Required work: Pull out every line of the records that contains the string "barcode", copying each one in full. Case counts.

## START Data lines

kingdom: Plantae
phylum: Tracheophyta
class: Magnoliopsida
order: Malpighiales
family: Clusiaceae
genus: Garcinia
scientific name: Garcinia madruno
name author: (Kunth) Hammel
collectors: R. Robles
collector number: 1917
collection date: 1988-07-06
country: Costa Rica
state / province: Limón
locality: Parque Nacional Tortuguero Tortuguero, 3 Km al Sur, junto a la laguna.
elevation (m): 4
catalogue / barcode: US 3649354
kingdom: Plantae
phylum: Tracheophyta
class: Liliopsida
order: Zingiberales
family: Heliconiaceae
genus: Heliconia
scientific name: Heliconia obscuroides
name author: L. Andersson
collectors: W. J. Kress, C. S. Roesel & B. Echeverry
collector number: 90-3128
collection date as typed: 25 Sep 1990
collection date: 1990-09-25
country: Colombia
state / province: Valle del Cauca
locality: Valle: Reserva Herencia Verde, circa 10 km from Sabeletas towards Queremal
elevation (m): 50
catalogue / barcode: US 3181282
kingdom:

## END Data lines

Complete answer:
catalogue / barcode: US 3649354
catalogue / barcode: US 3181282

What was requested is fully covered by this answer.